_Exercise inputs_:
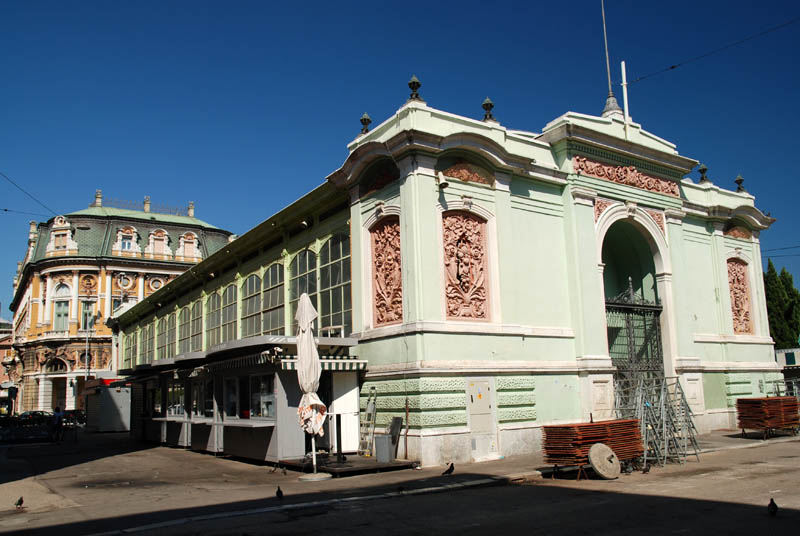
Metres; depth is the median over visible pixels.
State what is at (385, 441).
trash bin
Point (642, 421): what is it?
metal rack
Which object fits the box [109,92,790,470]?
building
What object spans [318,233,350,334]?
arched window
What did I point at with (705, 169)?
finial
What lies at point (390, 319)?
relief panel
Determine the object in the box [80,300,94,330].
window
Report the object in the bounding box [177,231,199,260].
dormer window
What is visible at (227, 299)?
arched window
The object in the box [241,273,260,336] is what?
arched window
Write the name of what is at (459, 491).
road
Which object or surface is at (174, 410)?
window
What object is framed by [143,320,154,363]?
arched window
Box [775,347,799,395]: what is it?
distant building
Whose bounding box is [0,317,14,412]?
distant building
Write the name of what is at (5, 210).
overhead wire
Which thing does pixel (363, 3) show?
sky
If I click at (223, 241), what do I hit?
ornate building
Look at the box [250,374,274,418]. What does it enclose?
window
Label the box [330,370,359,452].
door
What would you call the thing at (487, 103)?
finial
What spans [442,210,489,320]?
relief panel
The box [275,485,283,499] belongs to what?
pigeon
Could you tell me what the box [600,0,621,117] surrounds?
flagpole
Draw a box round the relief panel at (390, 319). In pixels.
[370,216,403,326]
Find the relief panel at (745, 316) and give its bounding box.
[727,258,753,333]
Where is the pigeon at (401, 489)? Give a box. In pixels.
[396,485,404,492]
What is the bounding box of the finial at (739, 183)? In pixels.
[734,175,745,192]
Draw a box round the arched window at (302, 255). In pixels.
[291,250,317,331]
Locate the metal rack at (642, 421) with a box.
[613,376,701,466]
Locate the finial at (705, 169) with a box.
[697,164,708,183]
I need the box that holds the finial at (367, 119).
[359,112,371,134]
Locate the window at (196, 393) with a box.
[191,380,208,417]
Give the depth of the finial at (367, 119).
19.17 m
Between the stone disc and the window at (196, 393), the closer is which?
the stone disc
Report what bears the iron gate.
in the building at (592, 221)
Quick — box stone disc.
[588,443,620,478]
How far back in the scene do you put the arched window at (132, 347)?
35.66 m
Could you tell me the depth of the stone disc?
12.73 m
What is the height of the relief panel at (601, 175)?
0.598 m
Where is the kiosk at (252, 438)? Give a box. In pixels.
[120,335,363,465]
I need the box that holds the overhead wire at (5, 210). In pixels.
[0,171,54,217]
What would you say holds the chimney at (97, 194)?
on the ornate building at (223, 241)
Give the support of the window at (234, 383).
in the kiosk at (252, 438)
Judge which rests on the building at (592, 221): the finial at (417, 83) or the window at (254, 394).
the finial at (417, 83)
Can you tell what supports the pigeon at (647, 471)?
on the road
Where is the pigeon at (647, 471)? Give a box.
[642,463,651,472]
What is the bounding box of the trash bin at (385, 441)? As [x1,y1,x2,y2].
[374,434,392,461]
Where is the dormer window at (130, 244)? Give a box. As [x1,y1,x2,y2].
[114,225,139,253]
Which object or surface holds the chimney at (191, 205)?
on the ornate building at (223, 241)
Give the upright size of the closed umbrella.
3.534 m
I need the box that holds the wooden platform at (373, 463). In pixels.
[277,454,417,474]
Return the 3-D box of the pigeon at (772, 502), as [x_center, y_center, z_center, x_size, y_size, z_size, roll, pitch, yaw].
[4.387,2.816,8.742,0.130,0.195,0.313,-5,-10,19]
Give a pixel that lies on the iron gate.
(634, 305)
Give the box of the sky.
[0,0,799,320]
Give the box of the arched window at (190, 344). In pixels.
[183,303,201,352]
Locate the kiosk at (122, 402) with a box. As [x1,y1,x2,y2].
[85,378,131,431]
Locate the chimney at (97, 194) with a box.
[94,190,102,206]
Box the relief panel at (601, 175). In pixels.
[574,155,678,196]
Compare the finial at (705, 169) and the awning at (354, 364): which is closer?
the awning at (354, 364)
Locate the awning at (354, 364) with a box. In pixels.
[278,355,365,370]
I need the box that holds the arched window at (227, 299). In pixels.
[221,283,236,341]
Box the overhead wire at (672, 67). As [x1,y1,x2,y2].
[623,18,799,86]
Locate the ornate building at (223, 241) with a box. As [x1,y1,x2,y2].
[5,190,233,418]
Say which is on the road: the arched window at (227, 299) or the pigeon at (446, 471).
the pigeon at (446, 471)
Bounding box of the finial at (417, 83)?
[408,75,422,101]
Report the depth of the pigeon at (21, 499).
11.20 m
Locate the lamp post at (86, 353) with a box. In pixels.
[83,315,90,381]
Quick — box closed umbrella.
[295,291,328,477]
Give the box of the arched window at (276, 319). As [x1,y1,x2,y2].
[263,262,284,334]
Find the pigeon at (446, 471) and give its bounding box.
[441,462,454,475]
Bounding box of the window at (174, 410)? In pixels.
[166,382,185,416]
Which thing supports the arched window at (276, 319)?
in the building at (592, 221)
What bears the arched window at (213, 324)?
in the building at (592, 221)
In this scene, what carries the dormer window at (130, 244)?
in the ornate building at (223, 241)
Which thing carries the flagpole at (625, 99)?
on the building at (592, 221)
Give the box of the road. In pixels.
[0,425,799,535]
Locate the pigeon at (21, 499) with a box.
[14,496,24,508]
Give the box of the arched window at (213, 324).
[206,290,222,346]
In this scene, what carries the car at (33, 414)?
on the road
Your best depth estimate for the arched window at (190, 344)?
27.07 m
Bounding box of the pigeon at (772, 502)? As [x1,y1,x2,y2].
[767,497,778,515]
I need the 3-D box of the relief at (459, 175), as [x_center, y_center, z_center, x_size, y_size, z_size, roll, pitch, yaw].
[1.514,-2.179,17.078,1.337,0.596,0.456,5,-11,-35]
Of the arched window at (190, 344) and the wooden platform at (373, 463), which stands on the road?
the wooden platform at (373, 463)
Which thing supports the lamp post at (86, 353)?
on the ground
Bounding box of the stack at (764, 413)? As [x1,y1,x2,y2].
[735,396,799,439]
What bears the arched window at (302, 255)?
in the building at (592, 221)
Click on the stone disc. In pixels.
(614, 458)
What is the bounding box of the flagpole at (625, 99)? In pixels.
[620,60,630,125]
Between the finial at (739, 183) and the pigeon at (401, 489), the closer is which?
the pigeon at (401, 489)
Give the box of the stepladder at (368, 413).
[358,389,376,455]
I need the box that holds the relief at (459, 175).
[440,161,491,185]
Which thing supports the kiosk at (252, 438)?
on the road
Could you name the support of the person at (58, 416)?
on the road
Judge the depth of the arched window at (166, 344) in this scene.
30.20 m
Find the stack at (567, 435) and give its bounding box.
[538,420,640,475]
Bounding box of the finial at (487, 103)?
[482,97,495,121]
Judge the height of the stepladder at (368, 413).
1.650 m
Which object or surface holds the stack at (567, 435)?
on the road
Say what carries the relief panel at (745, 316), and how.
attached to the building at (592, 221)
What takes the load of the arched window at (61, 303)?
in the ornate building at (223, 241)
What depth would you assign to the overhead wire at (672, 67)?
20.24 m
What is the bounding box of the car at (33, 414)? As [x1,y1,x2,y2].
[14,410,50,426]
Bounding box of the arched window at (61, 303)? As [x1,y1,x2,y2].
[52,282,70,329]
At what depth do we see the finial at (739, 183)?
24.93 m
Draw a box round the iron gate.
[606,277,664,394]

_What you are asked to do_:
Exclude the pictures, then retype every record exactly.

_Answer to the exercise_:
Metres; depth is the median over visible pixels.
State what is at (385, 441).
trash bin
Point (642, 421): what is it?
metal rack
Which object fits the box [109,92,790,470]?
building
What object spans [318,233,350,334]?
arched window
What did I point at with (705, 169)?
finial
What lies at point (390, 319)?
relief panel
Determine the object in the box [80,300,94,330].
window
Report the object in the bounding box [177,231,199,260].
dormer window
What is visible at (227, 299)?
arched window
The object in the box [241,273,260,336] is what?
arched window
Write the name of what is at (459, 491).
road
Which object or surface is at (174, 410)?
window
What object is framed by [143,320,154,363]?
arched window
Box [775,347,799,395]: what is it?
distant building
Whose bounding box is [0,317,14,412]?
distant building
Write the name of what is at (5, 210).
overhead wire
Which thing does pixel (363, 3) show?
sky
If I click at (223, 241), what do I hit?
ornate building
Look at the box [250,374,274,418]. What does it enclose?
window
Label the box [330,370,359,452].
door
What would you call the thing at (487, 103)?
finial
What spans [442,210,489,320]?
relief panel
The box [275,485,283,499] belongs to what?
pigeon
Could you tell me what the box [600,0,621,117] surrounds?
flagpole
Draw a box round the relief panel at (390, 319). In pixels.
[370,216,403,326]
Find the relief panel at (745, 316) and give its bounding box.
[727,258,753,333]
Where is the pigeon at (401, 489)? Give a box. In pixels.
[396,485,404,492]
What is the bounding box of the finial at (739, 183)? In pixels.
[734,175,745,192]
Draw a box round the arched window at (302, 255). In pixels.
[291,250,317,331]
Locate the metal rack at (642, 421) with a box.
[613,376,701,466]
Locate the finial at (705, 169) with a box.
[697,164,708,183]
I need the box that holds the finial at (367, 119).
[359,112,371,134]
Locate the window at (196, 393) with a box.
[191,380,208,417]
Give the depth of the finial at (367, 119).
19.17 m
Between the stone disc and the window at (196, 393), the closer is which?
the stone disc
Report what bears the iron gate.
in the building at (592, 221)
Quick — box stone disc.
[588,443,620,478]
How far back in the scene do you put the arched window at (132, 347)?
35.66 m
Could you tell me the depth of the stone disc?
12.73 m
What is the height of the relief panel at (601, 175)?
0.598 m
Where is the kiosk at (252, 438)? Give a box. In pixels.
[120,335,363,465]
I need the box that holds the overhead wire at (5, 210). In pixels.
[0,171,54,217]
What would you say holds the chimney at (97, 194)?
on the ornate building at (223, 241)
Give the support of the window at (234, 383).
in the kiosk at (252, 438)
Judge which rests on the building at (592, 221): the finial at (417, 83) or the window at (254, 394).
the finial at (417, 83)
Can you tell what supports the pigeon at (647, 471)?
on the road
Where is the pigeon at (647, 471)? Give a box.
[642,463,651,472]
What is the bounding box of the trash bin at (385, 441)? As [x1,y1,x2,y2].
[374,434,392,461]
Where is the dormer window at (130, 244)? Give a box. As [x1,y1,x2,y2].
[114,225,139,253]
Which object or surface holds the chimney at (191, 205)?
on the ornate building at (223, 241)
Give the upright size of the closed umbrella.
3.534 m
I need the box that holds the wooden platform at (373, 463). In pixels.
[277,454,417,474]
Return the 3-D box of the pigeon at (772, 502), as [x_center, y_center, z_center, x_size, y_size, z_size, roll, pitch, yaw].
[4.387,2.816,8.742,0.130,0.195,0.313,-5,-10,19]
Give a pixel that lies on the iron gate.
(634, 305)
Give the box of the sky.
[0,0,799,320]
Give the box of the arched window at (190, 344). In pixels.
[183,303,201,352]
Locate the kiosk at (122, 402) with a box. As [x1,y1,x2,y2].
[85,378,131,431]
Locate the chimney at (97, 194) with a box.
[94,190,102,206]
Box the relief panel at (601, 175). In pixels.
[574,155,678,196]
Compare the finial at (705, 169) and the awning at (354, 364): which is closer?
the awning at (354, 364)
Locate the awning at (354, 364) with a box. In pixels.
[278,355,365,370]
I need the box that holds the arched window at (227, 299). In pixels.
[221,283,236,341]
Box the overhead wire at (672, 67). As [x1,y1,x2,y2].
[623,18,799,86]
Locate the ornate building at (223, 241) with a box. As [x1,y1,x2,y2].
[5,190,233,418]
Say which is on the road: the arched window at (227, 299) or the pigeon at (446, 471).
the pigeon at (446, 471)
Bounding box of the finial at (417, 83)?
[408,75,422,101]
Report the depth of the pigeon at (21, 499).
11.20 m
Locate the lamp post at (86, 353) with a box. In pixels.
[83,315,90,381]
Quick — box closed umbrella.
[295,291,328,477]
Give the box of the arched window at (276, 319). As [x1,y1,x2,y2].
[263,262,284,334]
Find the pigeon at (446, 471) and give its bounding box.
[441,462,454,475]
Bounding box of the window at (174, 410)? In pixels.
[166,382,185,416]
Which thing supports the arched window at (276, 319)?
in the building at (592, 221)
What bears the arched window at (213, 324)?
in the building at (592, 221)
In this scene, what carries the dormer window at (130, 244)?
in the ornate building at (223, 241)
Which thing carries the flagpole at (625, 99)?
on the building at (592, 221)
Give the box of the road. In pixels.
[0,425,799,535]
Locate the pigeon at (21, 499) with a box.
[14,496,24,508]
Give the box of the arched window at (213, 324).
[206,290,222,346]
In this scene, what carries the car at (33, 414)?
on the road
Your best depth estimate for the arched window at (190, 344)?
27.07 m
Bounding box of the pigeon at (772, 502)? As [x1,y1,x2,y2].
[767,497,778,515]
I need the 3-D box of the relief at (459, 175), as [x_center, y_center, z_center, x_size, y_size, z_size, roll, pitch, yaw].
[1.514,-2.179,17.078,1.337,0.596,0.456,5,-11,-35]
Of the arched window at (190, 344) and the wooden platform at (373, 463), which stands on the road?
the wooden platform at (373, 463)
Which thing supports the lamp post at (86, 353)?
on the ground
Bounding box of the stack at (764, 413)? As [x1,y1,x2,y2].
[735,396,799,439]
What bears the arched window at (302, 255)?
in the building at (592, 221)
Click on the stone disc. In pixels.
(614, 458)
What is the bounding box of the flagpole at (625, 99)? In pixels.
[620,60,630,125]
Between the finial at (739, 183) and the pigeon at (401, 489), the closer is which?
the pigeon at (401, 489)
Give the box of the stepladder at (368, 413).
[358,389,376,455]
I need the box that holds the relief at (459, 175).
[440,161,491,185]
Which thing supports the kiosk at (252, 438)?
on the road
Could you name the support of the person at (58, 416)?
on the road
Judge the depth of the arched window at (166, 344) in this scene.
30.20 m
Find the stack at (567, 435) and give its bounding box.
[538,420,640,475]
Bounding box of the finial at (487, 103)?
[482,97,495,121]
Judge the height of the stepladder at (368, 413).
1.650 m
Which object or surface holds the stack at (567, 435)?
on the road
Say what carries the relief panel at (745, 316), and how.
attached to the building at (592, 221)
What takes the load of the arched window at (61, 303)?
in the ornate building at (223, 241)
What depth would you assign to the overhead wire at (672, 67)?
20.24 m
What is the bounding box of the car at (33, 414)? As [x1,y1,x2,y2].
[14,410,50,426]
Bounding box of the arched window at (61, 303)? As [x1,y1,x2,y2].
[52,282,70,329]
At what depth do we see the finial at (739, 183)?
24.93 m
Draw a box round the iron gate.
[606,277,664,394]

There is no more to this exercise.